I-cache background fill staying at 0 is not a bug in the counter. With the current priority policy, I-cache background fill usually wins before data background work. Blocked writeback prefetch is the real instruction-side auxiliary opportunity.

countervalue
auxiliary instruction reads serviced488,027
auxiliary data reads serviced10,034,869
auxiliary reads serviced total10,522,896
shell-window auxiliary reads4,396,662
auxiliary read errors0
auxiliary read checksum1,087,009,691

Cache Shape

countervalue
I-cache hits43,271,616
I-cache fetch-state hits4,938,617
I-cache writeback-prefetch hits38,332,999
I-cache miss refills45,205,080
I-cache aux prefetch fills488,027
D-cache load hits4,579,787
D-cache load misses5,404,513
D-cache aux background fills10,034,869

The speedup is real but still modest because P108 fills cache state.
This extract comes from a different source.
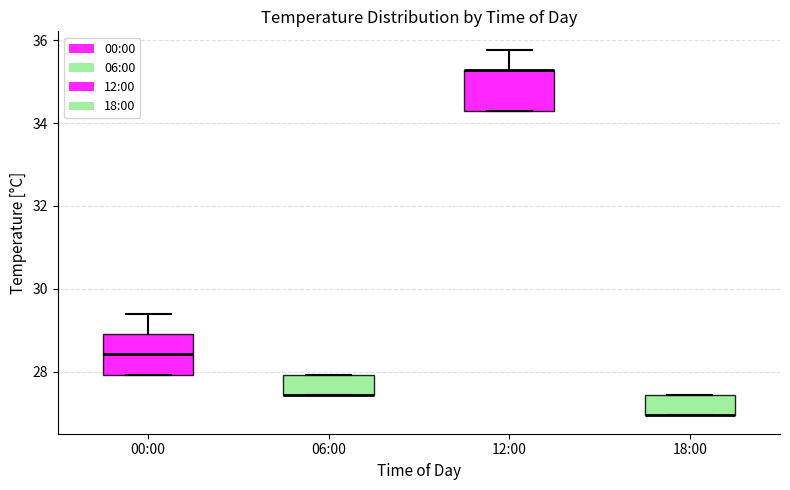

Reading left to right, read every box against the y-axis: the position of its median line, the range the box covers, and the ends of its whiskers. The values are not printed on the chart, so give them approximately, as read against the axis.

00:00: median 28.4, box 28.0 to 29.0, whiskers 28.0 to 29.4
06:00: median 27.4 (drawn on the box's lower edge), box 27.4 to 28.0, whiskers 27.4 to 28.0
12:00: median 35.2 (drawn on the box's upper edge), box 34.4 to 35.2, whiskers 34.4 to 35.8
18:00: median 27.0 (drawn on the box's lower edge), box 27.0 to 27.4, whiskers 27.0 to 27.4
It does not let an auxiliary response directly complete a stalled demand fetch or demand load.

Memory Stalls

memory stalls label P108 banked auxiliary I-cache-fill workload stalls 58,447,457 handshakes 64,128,237
  1. instruction fetch 28,239,593 48.3% 45,205,080 req
  2. data load 10,362,110 17.7% 561,037 req
  3. data store 10,914,944 18.7% 77,240 req
  4. atomic memory op 173,730 0.3% 166,815 req
  5. page walk for fetch 678,767 1.2% 672,613 req
  6. page walk for load/store 677,027 1.2% 670,851 req
  7. other 7,401,286 12.7% 16,774,601 req

The lower-memory conflict is smaller, but demand-visible stalls remain.

Shell Phases

shell phases label P108 shell workload cycles 218,960,570 cpi 2.54
  1. kernel banner to /init 116,720,090 53.5%
  2. /init to shell banner 1,072,095 0.5%
  3. shell banner to first command 35,716,660 16.4%
  4. echo command 1,649 0%
  5. uname -a 2,407,721 1.1%
  6. ls /bin /usr/share 32,106,012 14.7%
  7. cat sample file 3,070,534 1.4%
  8. touch/write/cat/rm /tmp file 11,008,246 5%
  9. 8x ash loop with file I/O 16,228,816 7.4%
  10. final marker 680 0%

The shell script reaches P108-FILE-OK.

Cycle Shape

state breakdown label P108 banked auxiliary I-cache-fill workload cycles 218,960,570 cpi 2.54
  1. fetch 3.7% 8,109,410
  2. execute 39.4% 86,284,961
  3. mem 12.8% 27,992,010
  4. walker 1.2% 2,699,258
  5. writeback 39.4% 86,260,233
  6. mul/div 3.5% 7,612,982

P108 retires 86.26M instructions at CPI 2.5384.

Hot Functions

hot functions label P108 BusyBox shell symbols samples 63,304 period every 1,024 cycles
  1. printf_core busybox
    5.7% 3,576
  2. memset kernel
    5.2% 3,300
  3. memcpy busybox
    3.7% 2,353
  4. vruntime_eligible kernel
    3.4% 2,121
  5. blake2s_compress_generic kernel
    2.8% 1,791
  6. __fwritex busybox
    2.7% 1,721
  7. memcpy kernel
    2.7% 1,719
  8. handle_exception kernel
    1.7% 1,067
  9. unmap_page_range kernel
    1.6% 1,036
  10. memset busybox
    1.4% 862
  11. avg_vruntime kernel
    1.4% 856
  12. n_tty_write kernel
    1.3% 821
  13. ret_from_exception kernel
    1.2% 761
  14. next_uptodate_folio kernel
    1% 648
  15. n_tty_read kernel
    1% 647
  16. (remaining) remaining
    55.1% 34,850

The software workload is unchanged; the experiment is the instruction prefetch response path.

Next

P109 should add a tiny ownership tracker for a demand-visible auxiliary response. Demand fetch is probably the first target: tag the auxiliary word by physical address, cancel it on PC or translation changes, and only then let it advance architectural fetch.